We estimated that the vitamin D intakes required to maintain 97.5% of serum 25(OH)D concentrations ≥25 nmol/L [3] and ≥30 nmol/L in dark-skinned children and adults residing at >40°N during extended winter were 31 μg/d and 39 μg/d, respectively, based on the adjusted model. These estimates contain large variation, much of which was attributable to less than 10% of the population (i.e., moving from the 90^th to 97.5^th percentile) and hence this needs to be considered with caution. These estimates will be impacted to some extent by the relatively high total vitamin D intakes (between 50 and 124 μg/day) in some Black individuals, particularly adults, which can influence the slope of intake-status relationship at the lower serum 25(OH)D thresholds, which has generally been considered to be a more linear fit [42]. Using data from the South Asian participants only, which had total vitamin D intakes in the range ~1–34 μg/d, showed that the vitamin D intakes required to maintain 97.5% of individuals with serum 25(OH)D concentrations ≥25 and ≥30 nmol/L were 24–26 μg/d and 27–29 μg/d, respectively, depending on the model. The variation in estimates for both serum 25(OH)D thresholds on moving from the 90^th to 97.5^th percentiles in the South Asian participants was considerably less than that observed in the Black participants. Furthermore, when the analysis was restricted to only those Black participants who had total vitamin D intakes <50 μg/d, so as to compare with our initial IPD of White individuals [32], the vitamin D intakes required to maintain 97.5% of serum 25(OH)D concentrations ≥25 and ≥30 nmol/L were 21 μg/d and 27 μg/d, respectively, using the adjusted model. These various estimates were about two-times higher than the equivalent for White participants from our previous IPD [32]. In addition, the estimates at the 25 nmol/L threshold, are higher, and strikingly so, than the recommended 10 μg/d by SACN, which based their analyses on data from White participants [3]. All of the various estimates at the two lower serum 25(OH)D thresholds in the present work were well below the age-specific ULs for vitamin D intake and the upper 97.5^th percentile serum 25(OH)D concentration of either 150 or 200 nmol/L.
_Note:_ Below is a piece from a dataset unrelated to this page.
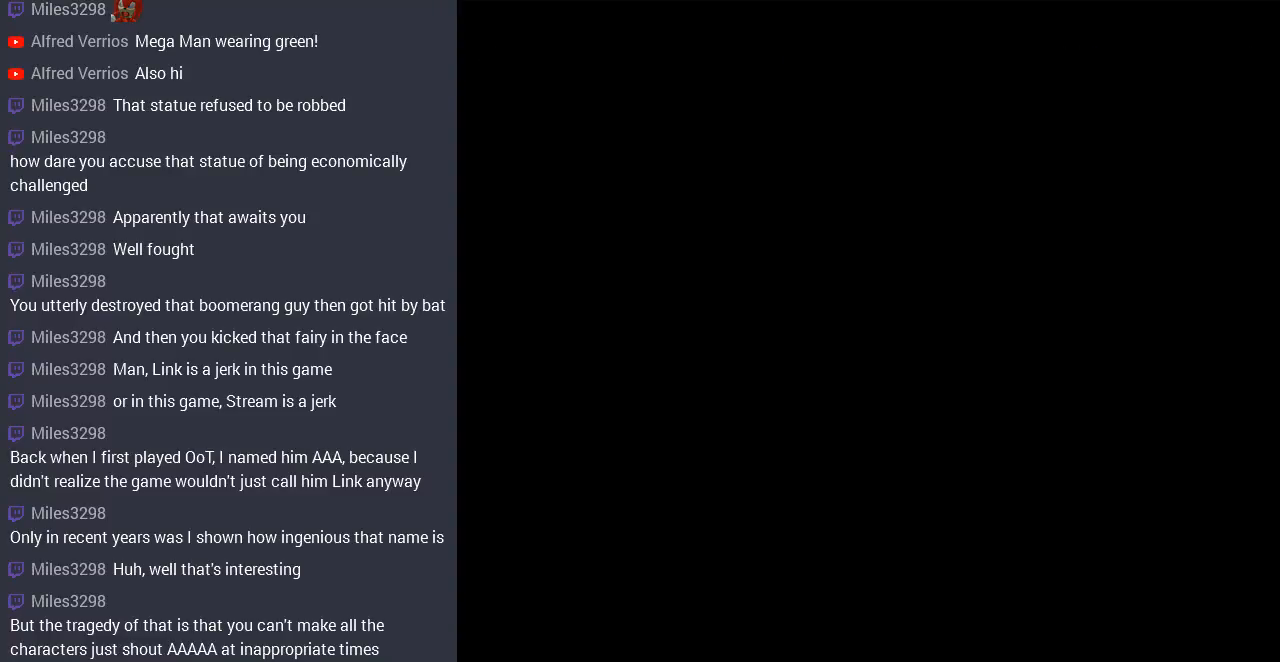
{"buttons": ["DPAD_RIGHT"], "events": []}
The present IPD analysis had some limitations. The collection of RCTs was such that the baseline vitamin D status, total vitamin D intake and achieved 25(OH)D concentrations in the South Asian versus Black participants were quite heterogeneous which likely increased the variability in estimates at the lower serum 25(OH)D thresholds. This increased variability would explain the higher estimates for vitamin D intake requirement compared to those reported in some of the individual constituent studies [24,25]. It may be that IPD analyses in each ethnic subgroup separately would yield more reflective estimates of vitamin D intake requirements, although the ethnic group-specific datasets can be limited. There were also likely other potential sources of variability within the analyses. For example, there can be substantial variability associated with laboratory measurement of serum 25(OH)D [57]. The use of standardized serum 25(OH)D data has many merits in overcoming some of this method-related differences in estimates [58], but this is not always feasible, particularly for RCTs. However, sensitivity analyses within the present work only showed a marginal effect of assay on the estimates. The estimates of total vitamin D intake used in the analyses are also subject to measurement errors arising from the variety of different dietary assessment techniques used by the various RCTs, as discussed by us previously [33]. Furthermore, differences in the coverage of vitamin D in foods, especially ethnic foods, within different food compositional databases [17,59] used to estimate vitamin D intake, as well as the vitamin D compounds included, may also have introduced variability into our analysis. Sensitivity analyses showed a moderate effect of dietary assessment technique on the requirement estimates.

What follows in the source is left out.